We identified 124 women who underwent an endometrial ablation in a 4-months study period. All endometrial ablations were performed under general. The majority of these women, 66%, received local anesthesia, in the form of a paracervical block, in addition to general anesthesia. We found that administering a paracervical block following an endometrial ablation under general anesthesia does not confer any significant reduction in postoperative pain. There was no statistically significant difference in the primary outcome, immediate postoperative pain, or in any of the secondary outcomes evaluated.

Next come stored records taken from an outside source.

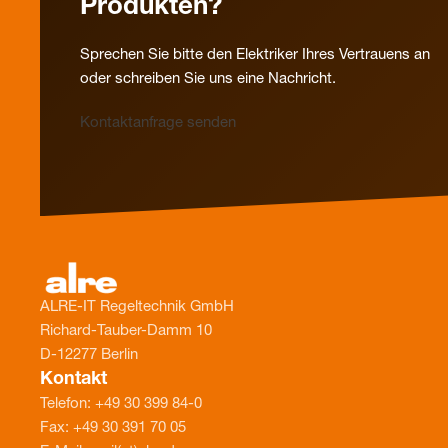
Produkten?
Sprechen Sie bitte den Elektriker Ihres Vertrauens an
oder schreiben Sie uns eine Nachricht.
Kontaktanfrage senden
ALRE-IT Regeltechnik GmbH
Richard-Tauber-Damm 10
D-12277 Berlin
Kontakt
Telefon: +49 30 399 84-0
Fax: +49 30 391 70 05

Paracervical block has been a proven anesthetic technique for patients undergoing endometrial ablations [2-4] Wallage “et al.” [2] compared local anesthesia to general anesthesia with regard to patient acceptability, intraoperative pain, and postoperative recovery. This study found that local anesthesia was acceptable to a majority of women undergoing microwave endometrial ablation; however, there was no recovery advantage to local anesthesia and 10% of women starting with local anesthesia were converted to general secondary to intraoperative discomfort [2]. When assessed using a 10-point visual analog scale, pain scores following endometrial ablation are generally low regardless of anesthetic technique [4,10]. In a prospective cohort study of 33 women performed in a single teaching institution, 23(69%) had a pain score of 0 after 24 h [4]. In a prospective randomized cohort study of 41 women randomized to either a fentanyl patch or paracervical block the median pain scores over a 24 h period from the time of procedure completion for the paracervical block group was 5.2/10 [5]. Low postoperative pain scores combined with the convenience of local anesthesia make endometrial ablation a very acceptable office procedure. However, at this study institution all endometrial ablations are performed under general anesthesia with intraoperative narcotics administered at the discretion of the anesthesia provider. All patients, unless contraindicated, also receive intravenous Ketorolac following the procedure.

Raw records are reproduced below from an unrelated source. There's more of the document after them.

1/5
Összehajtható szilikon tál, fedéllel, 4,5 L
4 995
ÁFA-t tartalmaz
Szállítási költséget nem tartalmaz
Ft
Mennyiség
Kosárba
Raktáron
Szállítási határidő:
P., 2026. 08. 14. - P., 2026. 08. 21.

This study has several limitations. The findings are limited to the retrospective nature of the study, which has inherent bias. Due to the small cohort size, this study may lack the power to detect a difference in immediate postoperative pain following endometrial ablation. The technique for paracervical block and amount of local anesthetic injected could not be standardized, and was based on physician preference. Endometrial ablations, in general, are well tolerated and patients tend to have minimal postoperative pain thereby making it difficult to detect a significant difference in pain scores between patient groups without a very large sample size. In addition, there was no way to control for variance in anesthesia practice in terms of how much and when narcotics were administered to the patient in the operating room during and immediately following the procedure, which certainly can influence a patient’s postoperative pain. Due to the design of this study there was no way to accurately assess for patient gravity/parity, uterine size, or presence of uterine pathology.

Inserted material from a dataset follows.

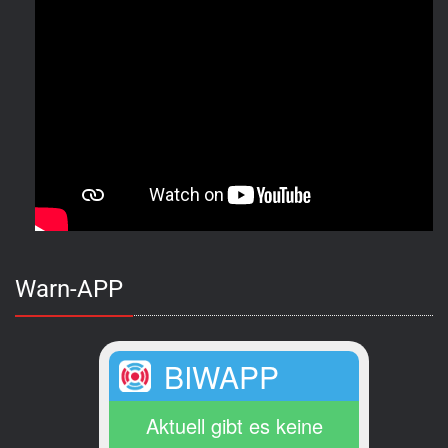
Warn-APP
BIWAPP
Aktuell gibt es keine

Strengths of this study come from the inclusion of all the ablation methods available during the study time period as well as the diversity of surgeons. This illustrates the generalizability of the results. To the author’s knowledge this is the first evaluation of postoperative pain following endometrial ablation under general anesthesia. This data can help providers make evidence based decisions when performing ablations under similar circumstances. More prospective data is needed to determine if there is any significant benefit to patients by performing an additional procedure, such as a paracervical block, during endometrial ablation under general anesthesia.